Veränderungen der Mikro-Gefäßstruktur der Netzhaut bei akuter Herzinsuffizienz
In einer Kooperation zwischen Kardiologie und Augenheilkunde des Universitätsklinikums des Saarlandes (UKS) konnten die Mediziner erstmals ein Syndrom beschreiben, das sie als „Kardio-okuläres Syndrom“ bezeichnen.

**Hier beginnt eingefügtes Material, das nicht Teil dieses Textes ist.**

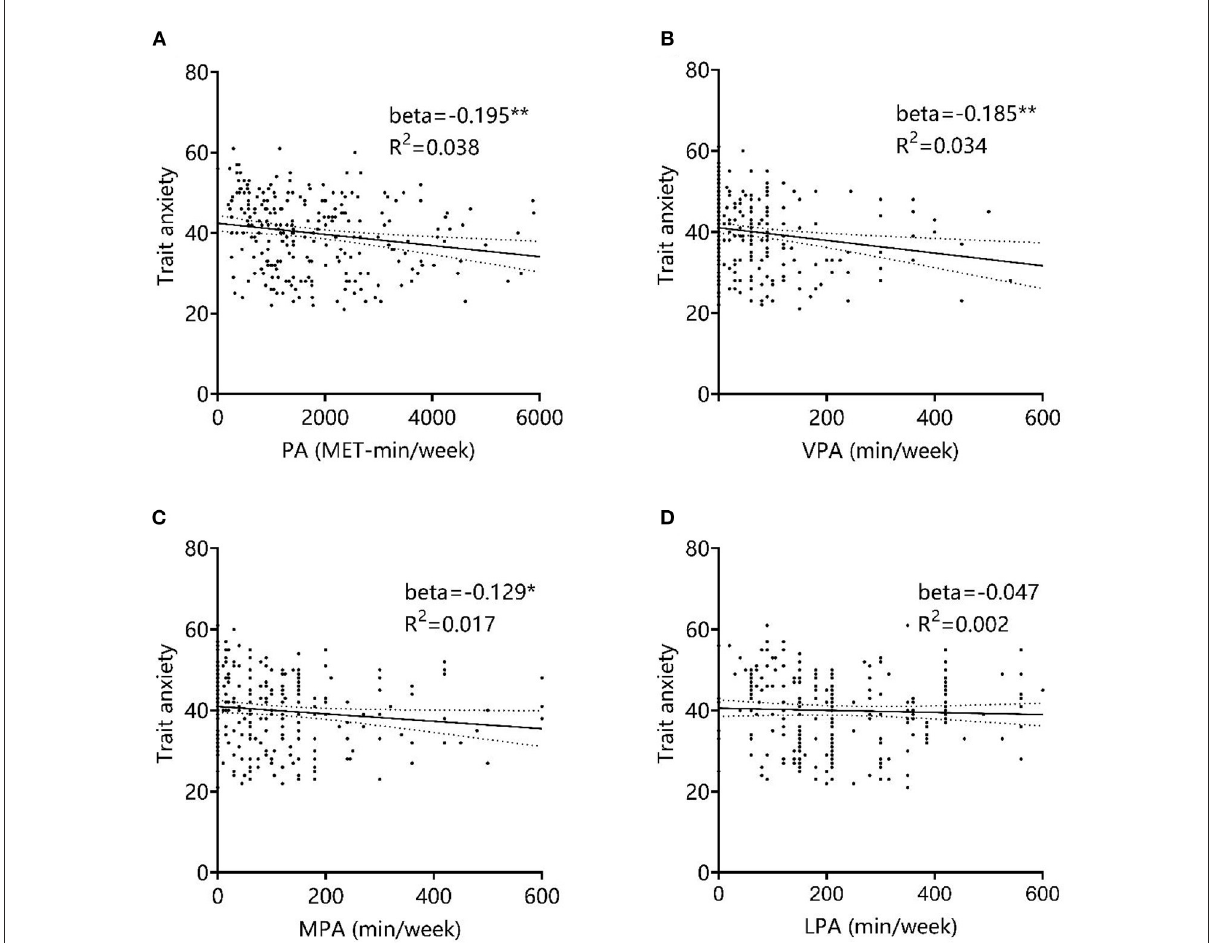
FIGURE5 Effect of physical activity levels on trait anxiety. (A) PA, (B) VPA, (C) MPA, and (D) LPA. P < 0.05, P < 0.01 and P < 0.001 were marked with “*,” “**” and “***,” all representing differences with statistical significance.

Unter der Leitung von Prof. Dr. Michael Böhm und Prof. Dr. Berthold Seitz haben der Kardiologe PD Dr. Amr Abdin, Leiter der Devicetherapie in der Klinik für Innere Medizin III des UKS, und sein Bruder PD Dr. Alaadin Abdin, Geschäftsführender Oberarzt der Augenklinik des UKS, gemeinsam an einem Forschungsprojekt zu Veränderungen der Mikro-Gefäßstruktur der Netzhaut bei akuter Herzinsuffizienz gearbeitet und dabei neue, wegweisende Erkenntnisse gewonnen.

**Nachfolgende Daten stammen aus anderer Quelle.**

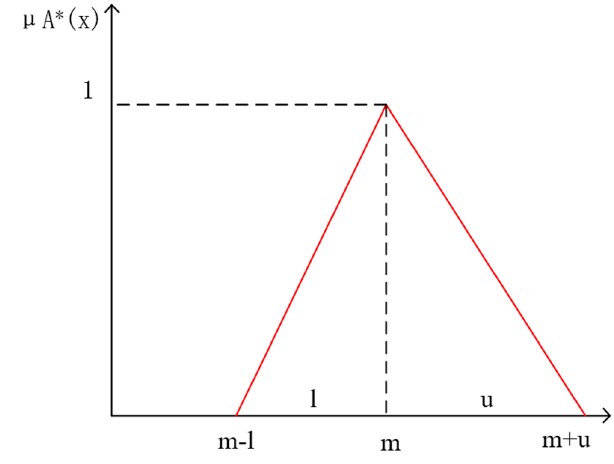
Figure 5. Membership function curve of triangular fuzzy number [18]. Table 3. Scale method[19].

Eine Stauung im Gefäßsystem ist die häufigste Ursache für Krankenhausaufenthalte bei Patientinnen und Patienten mit akuter dekompensierter Herzinsuffizienz (ADHF). Bei der Flüssigkeitsüberladung kommt es zu einem Anstieg des Venendrucks, der auf die efferenten Arteriolen zurückübertragen wird. Dies führt letztlich zu einer Beeinträchtigung der Organperfusion, was wiederum Organschäden verursacht. Dieses Phänomen wurde bereits in verschiedenen Organen wie Niere, Leber, Darm und Gehirn beobachtet. Die akuten Auswirkungen dieser Stauung auf die Augen bleiben jedoch bislang unbekannt. Moderne Netzhautbildgebung bietet eine nicht-invasive Methode, um die Netzhautmikrogefäße direkt zu beurteilen und die systemischen Zusammenhänge darzustellen.

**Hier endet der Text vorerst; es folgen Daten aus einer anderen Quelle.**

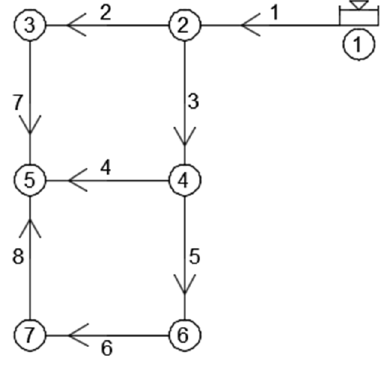
Figure 1. Layout of the two-loop network.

„Wir konnten zum ersten Mal die signifikanten Veränderungen im Auge bei Patientinnen und Patienten mit akuter dekompensierter Herzinsuffizienz (ADHF) nachweisen und das ‚Kardio-okuläre Syndrom‘ beschreiben“, sagt der PD Dr. Amr Abdin. „Wir sind überzeugt, dass unsere Ergebnisse für zahlreiche Ärzte und Fachkreise von großem Interesse sein werden und neue Perspektiven für spannende Forschungsfelder eröffnen können. Deshalb möchten wir unsere Kolleginnen und Kollegen gerne auf diese Studie hinweisen.“
Das Paper wurde zur Veröffentlichung im European Journal of Heart Failure (Impact factor 16,9) angenommen: https://onlinelibrary.wiley.com/doi/10.1002/ejhf.3474
In der aktuellen Studie wurden bei 40 Patientinnen und Patienten die Veränderungen der retinalen Mikrozirkulation mittels Bildgebungstechniken untersucht, und zwar während Episoden einer ADHF und nach der Rekompensation im Vergleich zu altersangepassten Kontrollpersonen ohne bekannte Herz- oder Augenerkrankungen. Im Vergleich zur Kontrollgruppe zeigten Patientinnen und Patienten mit ADHF bei Aufnahme eine beeinträchtigte Sehschärfe, eine reduzierte Gefäßdichte in der Makula und eine verminderte Perfusionsdichte. Nach der Rekompensation stiegen die mittlere Gefäßdichte und die mittlere Perfusionsdichte bei Entlassung deutlich an.